→ **WHAT NEEDS TO BE DONE**: Every line of the records must be repeated exactly; pictures stay out.

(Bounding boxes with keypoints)
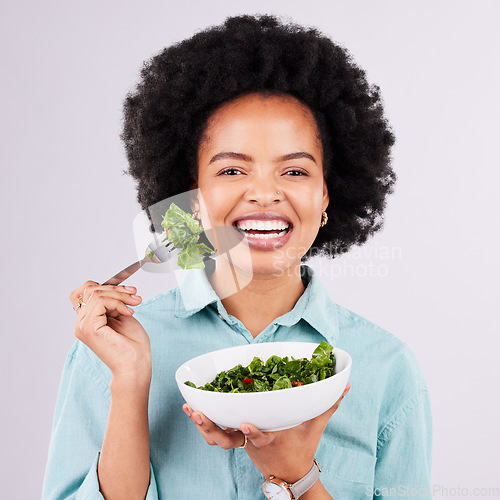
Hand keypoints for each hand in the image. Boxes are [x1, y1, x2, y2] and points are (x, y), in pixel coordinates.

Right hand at [70, 281, 151, 384]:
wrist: (135, 365)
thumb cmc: (132, 346)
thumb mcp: (122, 316)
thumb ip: (112, 303)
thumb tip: (112, 287)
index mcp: (87, 320)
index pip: (83, 292)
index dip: (102, 285)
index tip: (126, 290)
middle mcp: (81, 323)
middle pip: (91, 289)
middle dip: (117, 289)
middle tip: (135, 295)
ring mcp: (83, 325)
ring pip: (96, 293)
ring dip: (121, 295)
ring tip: (135, 303)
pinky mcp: (89, 327)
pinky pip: (100, 302)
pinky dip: (117, 302)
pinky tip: (128, 312)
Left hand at [183, 383, 350, 482]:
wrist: (289, 472)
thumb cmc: (301, 447)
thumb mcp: (314, 428)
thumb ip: (327, 406)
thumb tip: (345, 386)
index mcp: (270, 439)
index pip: (260, 438)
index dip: (252, 432)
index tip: (245, 424)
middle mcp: (251, 442)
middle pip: (225, 439)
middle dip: (209, 427)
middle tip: (196, 412)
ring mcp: (241, 442)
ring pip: (216, 437)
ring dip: (201, 424)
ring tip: (190, 407)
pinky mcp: (236, 438)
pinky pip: (217, 432)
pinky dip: (205, 422)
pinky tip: (195, 406)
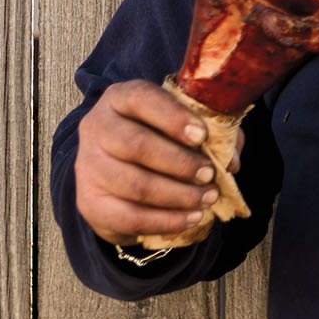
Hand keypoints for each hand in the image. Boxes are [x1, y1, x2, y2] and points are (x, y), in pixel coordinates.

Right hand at [75, 78, 246, 244]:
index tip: (202, 136)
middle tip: (210, 175)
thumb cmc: (159, 140)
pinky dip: (166, 220)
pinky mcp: (90, 202)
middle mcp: (96, 127)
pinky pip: (130, 216)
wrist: (118, 174)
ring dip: (178, 195)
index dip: (173, 117)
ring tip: (207, 198)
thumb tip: (231, 161)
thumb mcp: (184, 125)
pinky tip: (192, 218)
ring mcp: (88, 166)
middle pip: (136, 145)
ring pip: (135, 184)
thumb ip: (213, 134)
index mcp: (120, 98)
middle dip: (180, 163)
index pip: (142, 99)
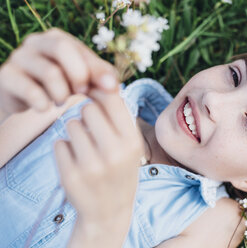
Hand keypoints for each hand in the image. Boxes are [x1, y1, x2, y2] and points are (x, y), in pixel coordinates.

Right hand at [0, 28, 117, 116]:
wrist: (24, 100)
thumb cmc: (59, 86)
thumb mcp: (83, 80)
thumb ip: (100, 79)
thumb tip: (114, 88)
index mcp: (57, 39)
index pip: (80, 48)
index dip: (97, 69)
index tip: (111, 89)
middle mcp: (36, 42)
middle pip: (61, 47)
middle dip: (79, 74)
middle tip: (83, 92)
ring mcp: (19, 58)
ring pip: (49, 71)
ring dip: (62, 92)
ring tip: (61, 102)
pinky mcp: (7, 77)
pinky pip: (30, 90)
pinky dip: (43, 102)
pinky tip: (45, 108)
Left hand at [54, 89, 143, 226]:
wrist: (109, 211)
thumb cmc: (121, 170)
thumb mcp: (130, 145)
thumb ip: (120, 117)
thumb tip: (103, 83)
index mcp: (132, 142)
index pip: (113, 99)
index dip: (100, 92)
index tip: (94, 94)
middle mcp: (114, 153)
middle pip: (88, 108)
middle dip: (87, 114)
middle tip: (92, 128)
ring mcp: (91, 165)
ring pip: (71, 124)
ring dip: (75, 130)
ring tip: (85, 147)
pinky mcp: (70, 175)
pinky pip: (59, 143)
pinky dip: (64, 148)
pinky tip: (76, 161)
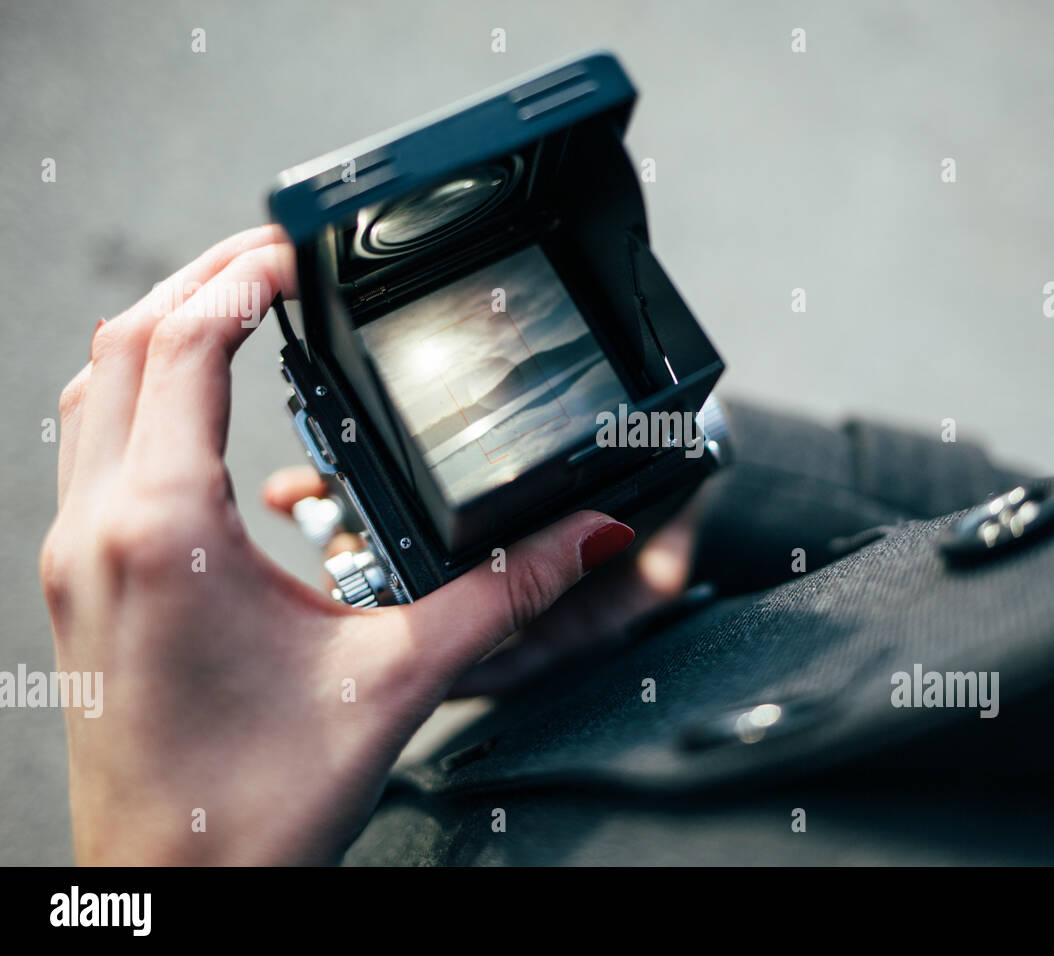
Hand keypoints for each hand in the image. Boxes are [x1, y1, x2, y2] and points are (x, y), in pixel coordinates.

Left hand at [40, 226, 634, 864]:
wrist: (173, 892)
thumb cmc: (250, 807)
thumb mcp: (395, 681)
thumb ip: (504, 594)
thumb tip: (587, 536)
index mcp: (165, 531)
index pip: (184, 345)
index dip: (240, 275)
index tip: (295, 248)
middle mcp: (101, 530)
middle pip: (124, 343)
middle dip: (199, 279)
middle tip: (275, 256)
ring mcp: (78, 557)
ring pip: (92, 391)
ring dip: (159, 330)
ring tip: (235, 304)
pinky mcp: (83, 585)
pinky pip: (86, 447)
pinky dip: (136, 393)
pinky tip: (193, 405)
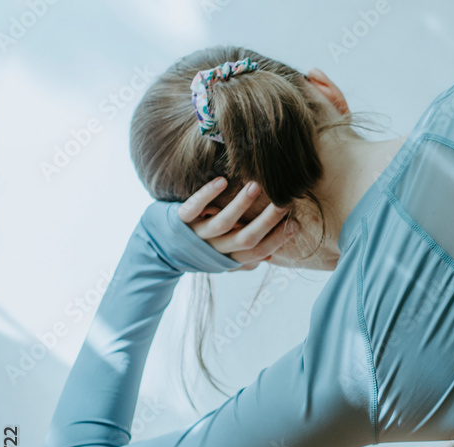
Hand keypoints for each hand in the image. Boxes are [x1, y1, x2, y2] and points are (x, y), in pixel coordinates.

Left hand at [176, 177, 293, 271]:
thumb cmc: (199, 248)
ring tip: (256, 186)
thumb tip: (270, 257)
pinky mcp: (179, 220)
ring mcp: (196, 235)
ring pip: (222, 223)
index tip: (295, 224)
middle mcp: (214, 248)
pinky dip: (207, 195)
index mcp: (228, 257)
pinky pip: (193, 208)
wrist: (157, 249)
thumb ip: (245, 256)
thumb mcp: (222, 256)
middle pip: (246, 238)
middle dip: (267, 220)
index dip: (278, 240)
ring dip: (240, 205)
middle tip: (284, 202)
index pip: (258, 251)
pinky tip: (222, 181)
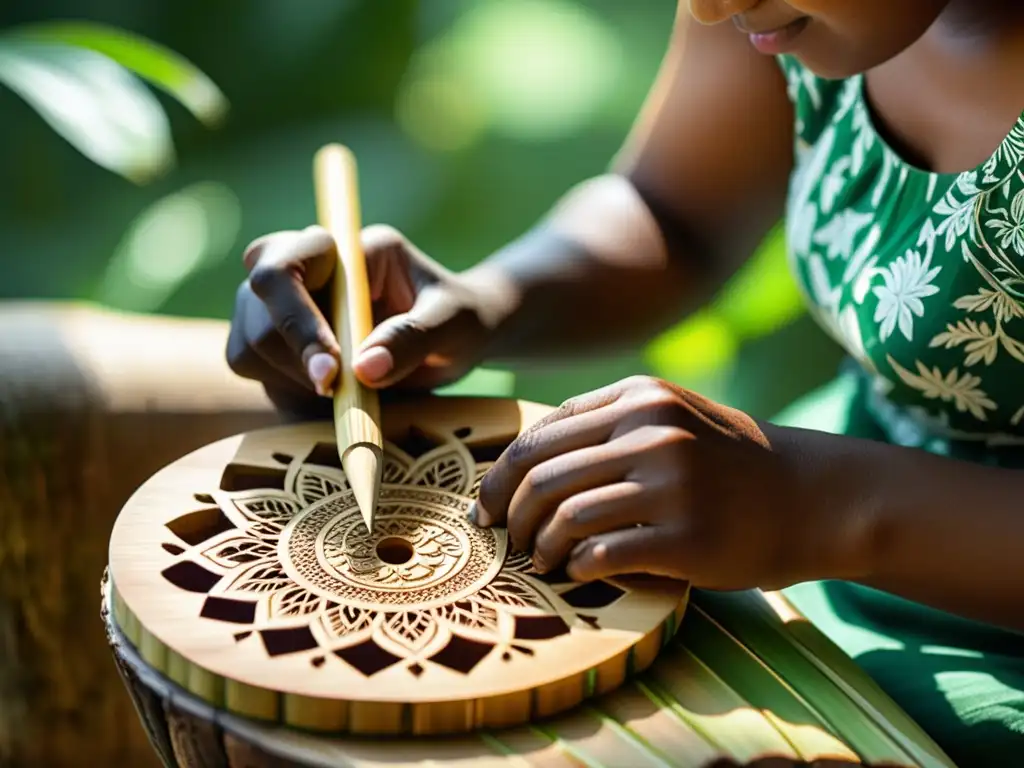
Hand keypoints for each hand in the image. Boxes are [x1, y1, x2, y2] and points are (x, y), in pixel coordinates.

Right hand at [227, 225, 492, 411]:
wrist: (458, 341)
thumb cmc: (463, 319)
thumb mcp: (455, 324)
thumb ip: (413, 339)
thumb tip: (363, 369)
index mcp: (351, 250)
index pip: (289, 263)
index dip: (297, 318)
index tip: (331, 371)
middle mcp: (310, 267)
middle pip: (256, 298)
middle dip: (290, 352)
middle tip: (334, 392)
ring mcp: (288, 303)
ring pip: (248, 338)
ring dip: (287, 376)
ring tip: (342, 394)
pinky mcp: (281, 340)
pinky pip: (250, 363)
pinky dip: (280, 389)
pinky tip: (325, 398)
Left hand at [474, 376, 833, 590]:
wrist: (811, 495)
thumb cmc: (729, 462)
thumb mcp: (672, 415)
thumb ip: (607, 423)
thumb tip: (525, 458)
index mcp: (639, 398)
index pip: (540, 435)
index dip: (499, 476)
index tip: (485, 508)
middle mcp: (652, 431)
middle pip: (542, 475)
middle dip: (508, 515)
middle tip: (504, 541)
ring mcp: (671, 482)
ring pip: (565, 515)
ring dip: (539, 546)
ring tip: (542, 560)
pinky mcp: (687, 535)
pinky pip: (602, 553)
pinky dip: (577, 567)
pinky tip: (579, 572)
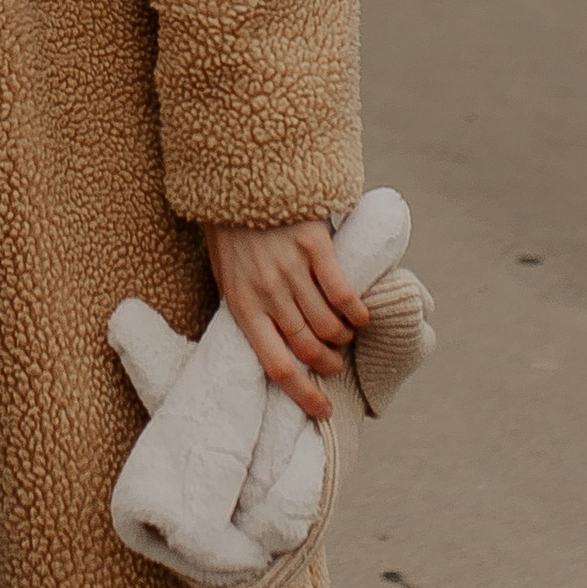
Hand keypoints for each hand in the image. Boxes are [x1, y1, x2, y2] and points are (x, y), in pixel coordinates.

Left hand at [202, 218, 369, 424]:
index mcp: (242, 305)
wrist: (237, 178)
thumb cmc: (230, 232)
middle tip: (335, 363)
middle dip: (327, 363)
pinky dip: (356, 311)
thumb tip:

→ **ANSWER**:
Hand keypoints for each hand in the image. Boxes are [x1, y1, x2, y2] and points are (x, y), in pixel coordinates.

Right hand at [70, 281, 151, 384]:
wrist: (135, 365)
thumb cmc: (132, 346)
thumb mcp: (122, 316)
thumb ip: (112, 303)
thumb tip: (112, 287)
index mcp: (87, 320)
index pip: (83, 292)
index dip: (102, 285)
index tip: (126, 290)
middle mcp: (81, 323)
middle pip: (91, 289)
middle dip: (117, 289)
middle tip: (135, 295)
ring mcp: (83, 325)
ring pip: (96, 293)
ring dip: (121, 295)
ring tip: (135, 303)
pinky mcp: (89, 327)
pinky pip: (100, 302)
pinky dip: (117, 302)
pinky tip: (128, 312)
Left hand at [183, 383, 350, 482]:
wrist: (289, 472)
thumb cmc: (301, 447)
thumb mcp: (314, 428)
thumb ip: (327, 406)
thumb tip: (345, 386)
index mcp: (270, 439)
index pip: (260, 438)
index dip: (252, 432)
index tip: (245, 424)
middle mcp: (251, 442)
middle pip: (225, 439)
middle dip: (209, 427)
middle tip: (196, 412)
ring mcp: (241, 442)
ring pip: (216, 437)
ring dip: (201, 424)
ring tip: (190, 407)
pinky mcp: (236, 438)
pinky pip: (217, 432)
pinky dip: (205, 422)
pinky tip: (195, 406)
Hand keypoints for each hand in the image. Boxes are [x1, y1, x2, y2] and points are (x, y), in pixel coordinates.

Right hand at [75, 78, 246, 244]:
index tip: (202, 136)
middle tip: (210, 175)
thumb cmc: (159, 140)
pinky dip: (166, 220)
pinky mcp: (90, 202)
middle mcp: (96, 127)
pinky pip: (130, 216)
wrist: (118, 174)
ring dip: (178, 195)
index dip: (173, 117)
ring tip: (207, 198)
thumb tip: (231, 161)
thumb mcp: (184, 125)
pinky tip: (192, 218)
ring mcp: (88, 166)
middle pip: (136, 145)
ring pip: (135, 184)
thumb ip: (213, 134)
index mcp: (120, 98)
middle dip: (180, 163)
index pip: (142, 99)
Hand keypoints for each hand in the image. Boxes are [x1, y1, x2, y2] and points are (x, y), in pixel coordinates.

Right hand at [0, 28, 117, 116]:
wrist: (24, 100)
thumb cmc: (59, 86)
thumb mcp: (83, 80)
thumb ip: (100, 79)
thumb tip: (114, 88)
index mcp: (57, 39)
index pip: (80, 48)
index dip: (97, 69)
index tip: (111, 89)
middle mcp: (36, 42)
middle pip: (61, 47)
middle dip: (79, 74)
middle tip: (83, 92)
ring mcp: (19, 58)
ring pip: (49, 71)
ring dip: (62, 92)
ring tip: (61, 102)
pinky mcp: (7, 77)
pinky pip: (30, 90)
pinky dip: (43, 102)
pinky tip: (45, 108)
Left hand at [54, 89, 143, 226]:
wrist: (109, 211)
thumb cmc: (121, 170)
thumb mcp: (130, 145)
thumb ip: (120, 117)
thumb tip: (103, 83)
index mcp: (132, 142)
index pip: (113, 99)
index dip: (100, 92)
index tip: (94, 94)
middle mcp: (114, 153)
middle pip: (88, 108)
middle dip: (87, 114)
middle tip: (92, 128)
ring mcp: (91, 165)
ring pip: (71, 124)
ring dip: (75, 130)
ring tip: (85, 147)
pinky mcp: (70, 175)
pinky pip: (59, 143)
pinky dip: (64, 148)
pinky tip: (76, 161)
Hand keypoints for each hand in the image. Boxes are [x1, y1, x2, y2] and points are (x, y), in pixel coordinates.

Left hand at [40, 226, 634, 864]:
wrist: (173, 892)
thumb cmc: (250, 807)
thumb mcp: (395, 681)
thumb ip: (504, 594)
thumb tip: (587, 536)
index mcp: (165, 531)
index pip: (184, 345)
index dip: (240, 275)
index tip: (295, 248)
middle mcp: (101, 530)
middle pip: (124, 343)
middle dip: (199, 279)
middle tip: (275, 256)
ring mcp: (78, 557)
ring pip: (92, 391)
ring dip: (159, 330)
ring tip: (235, 304)
pinky mcp: (83, 585)
pinky pip: (86, 447)
pinky dip: (136, 393)
pinky tip: (193, 405)
Hand keypoints for each hand in the image. Boxes are [x1, y1, x2, y2] and points are (x, y), in pixel coordinates.

Left hand at [176, 177, 293, 271]:
thumb cmc: (199, 248)
ring tip: (256, 186)
thumb tip: (270, 257)
pinky mcp: (179, 220)
ring mcp: (196, 235)
ring pip: (222, 223)
index tip: (295, 224)
middle mcp: (214, 248)
pinky dip: (207, 195)
index mcp: (228, 257)
pinky pip: (193, 208)
wrist: (157, 249)
thumb ip: (245, 256)
thumb mcp: (222, 256)
middle pip: (246, 238)
middle dip: (267, 220)
index dip: (278, 240)
ring dip: (240, 205)
middle tip: (284, 202)
index pip: (258, 251)
pinky tip: (222, 181)
Hand keypoints for each hand in the image. Boxes are [x1, y1, x2, y2] and points are (x, y), in pixel coordinates.

Right hand at [227, 225, 492, 411]:
wrist: (458, 341)
thumb cmc: (463, 319)
thumb mcp: (455, 324)
thumb ip: (413, 339)
thumb tip: (363, 369)
index mcp: (351, 250)
index pip: (289, 263)
index dip: (297, 318)
index tip: (331, 371)
middle mcp: (310, 267)
middle pip: (256, 298)
middle dip: (290, 352)
middle tip: (334, 392)
ring mcp: (288, 303)
ring pip: (248, 338)
ring dip: (287, 376)
ring tip: (342, 394)
pinky mcp: (281, 340)
pinky pip: (250, 363)
pinky dip: (280, 389)
pinky tip: (325, 398)
Left hand at [474, 376, 833, 590]:
wrist: (811, 495)
thumb cmc: (729, 462)
thumb mcp: (672, 415)
thumb ip: (607, 423)
thumb tip: (525, 458)
index mcp: (639, 398)
index pip: (540, 435)
index dip: (499, 476)
index tip: (485, 508)
middle mcp: (652, 431)
middle pip: (542, 475)
middle dip: (508, 515)
middle tip: (504, 541)
ring mcp: (671, 482)
ring pip: (565, 515)
ring dip: (539, 546)
ring tip: (542, 560)
pinky mcp: (687, 535)
pinky pip: (602, 553)
pinky dip: (577, 567)
pinky tip: (579, 572)
Hand keypoints for each hand in the image. Boxes are [x1, y1, x2, y2] and points are (x, y), in pixel coordinates.

Left hand at [202, 218, 369, 424]:
index mcp: (242, 305)
wrist: (237, 178)
thumb cmc: (230, 232)
middle tip: (335, 363)
middle dip: (327, 363)
pinky dip: (356, 311)
thumb tip:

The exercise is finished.